▶ Exercise goal
Find each line in the entries below that contains the string "images", matching case exactly, and copy those lines.

[Dataset entries]
● ● ● ● ●

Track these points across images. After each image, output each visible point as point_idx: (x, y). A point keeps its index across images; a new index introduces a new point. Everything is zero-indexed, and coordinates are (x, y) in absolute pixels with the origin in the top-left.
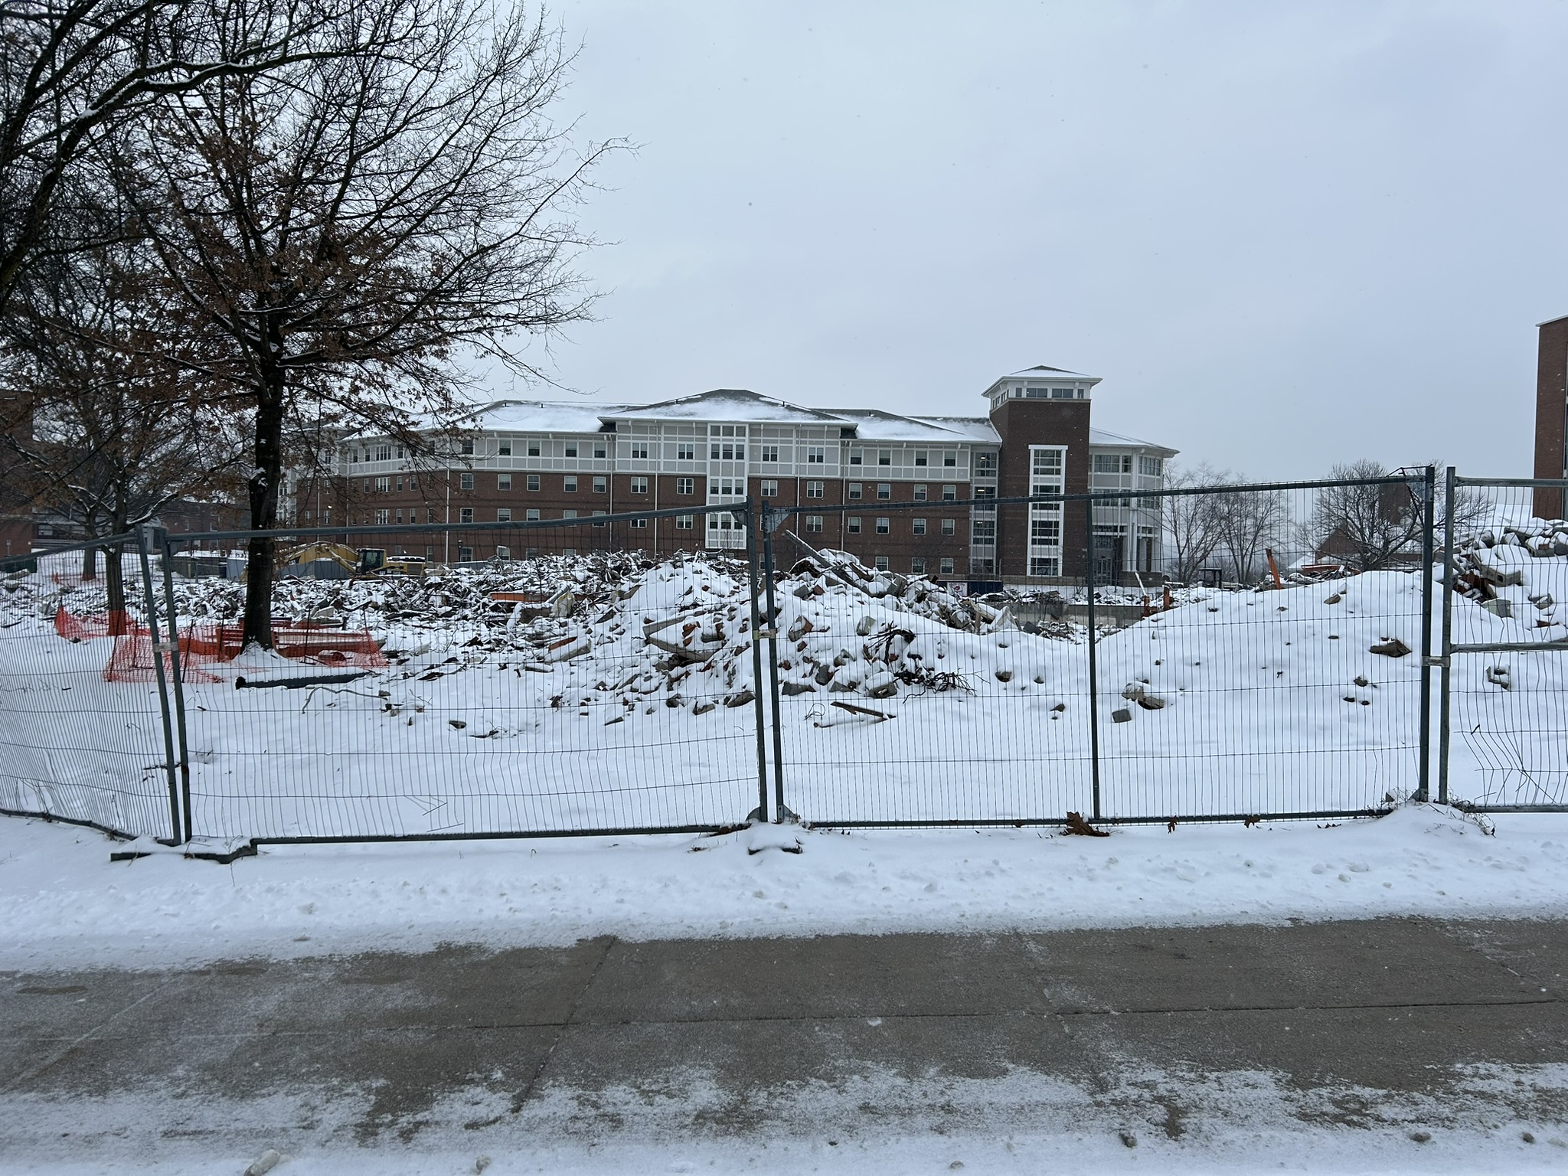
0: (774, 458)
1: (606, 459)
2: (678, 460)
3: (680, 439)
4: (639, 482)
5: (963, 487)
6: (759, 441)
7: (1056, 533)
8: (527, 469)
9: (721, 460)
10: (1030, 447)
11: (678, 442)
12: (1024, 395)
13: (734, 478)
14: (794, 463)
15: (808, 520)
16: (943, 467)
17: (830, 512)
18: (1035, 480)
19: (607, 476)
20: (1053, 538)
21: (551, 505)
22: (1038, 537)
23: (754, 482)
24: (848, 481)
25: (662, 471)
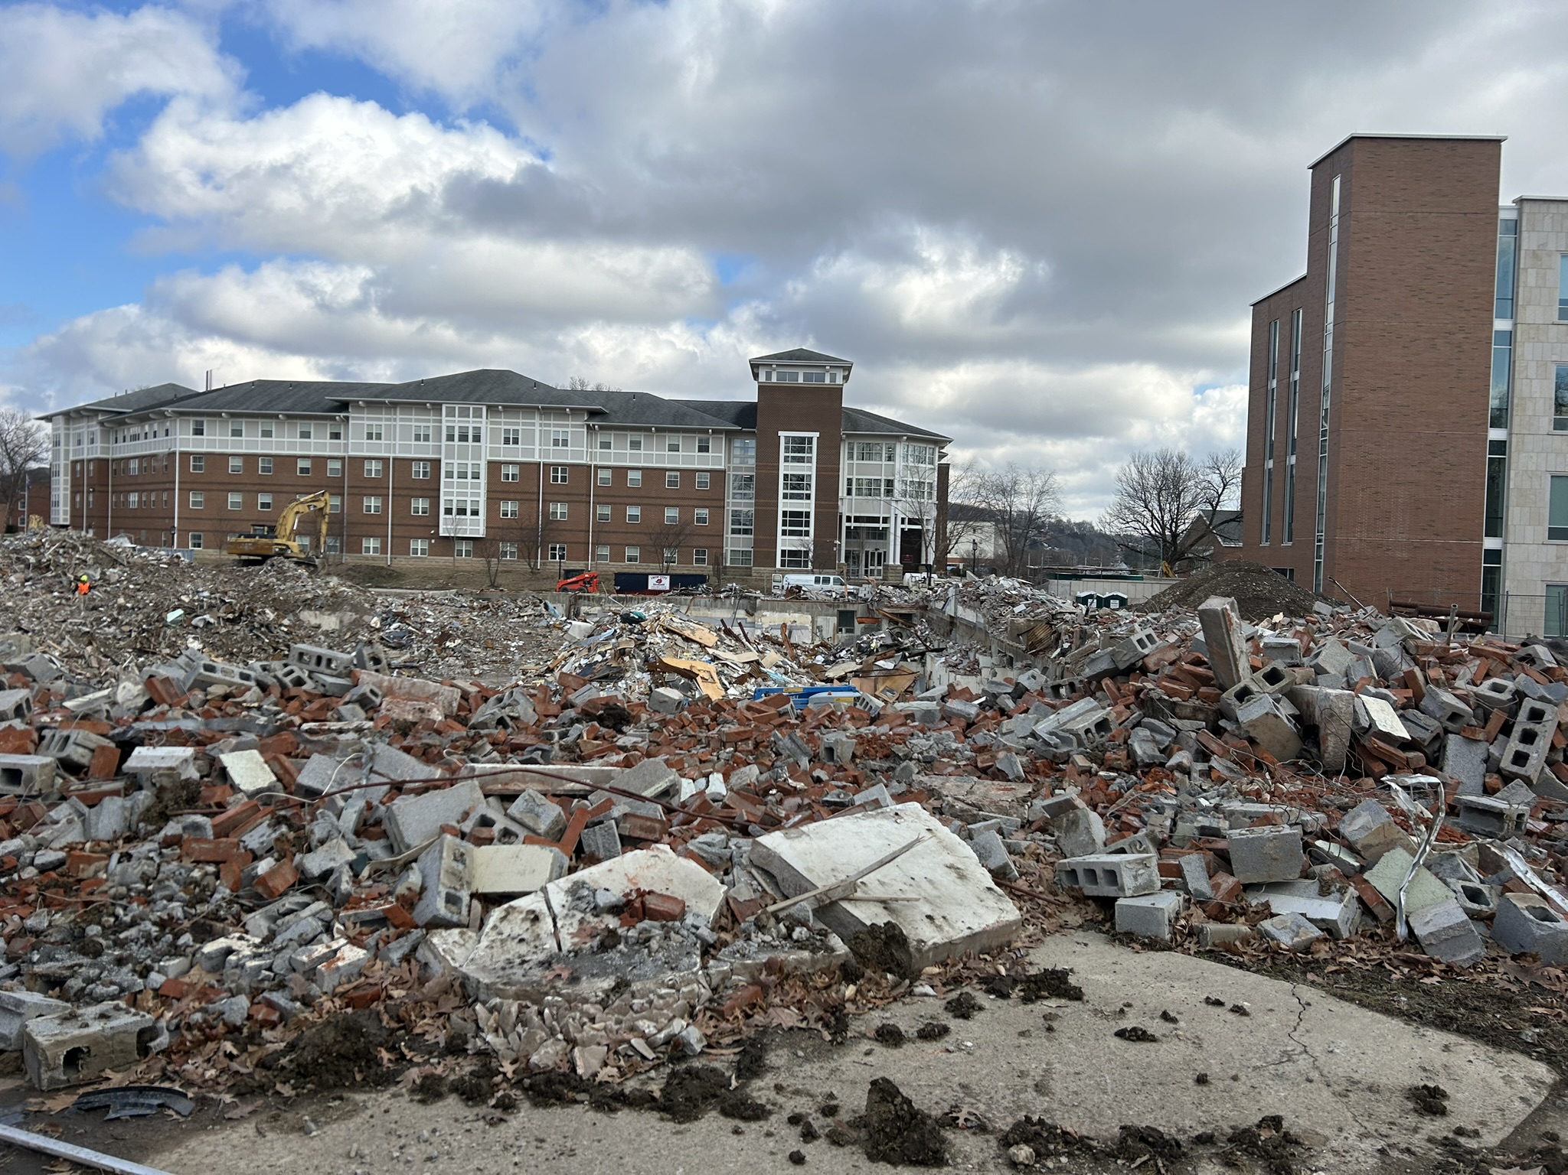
0: (516, 441)
1: (342, 441)
2: (413, 443)
3: (417, 420)
4: (374, 466)
5: (718, 476)
6: (499, 423)
7: (807, 524)
8: (259, 451)
9: (456, 442)
10: (781, 433)
11: (414, 424)
12: (774, 379)
13: (470, 462)
14: (537, 447)
15: (551, 507)
16: (697, 453)
17: (576, 498)
18: (785, 468)
19: (343, 459)
20: (804, 529)
21: (285, 489)
22: (788, 528)
23: (494, 467)
24: (597, 467)
25: (399, 455)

● ● ● ● ●

▶ Expected answer
Track these points across images. After each image, output each visible point as point_idx: (x, y). A point keeps its index across images; a new index introduces a new point. Everything is zero-indexed, and coordinates are (x, y) in absolute pixels with the origin in the top-left.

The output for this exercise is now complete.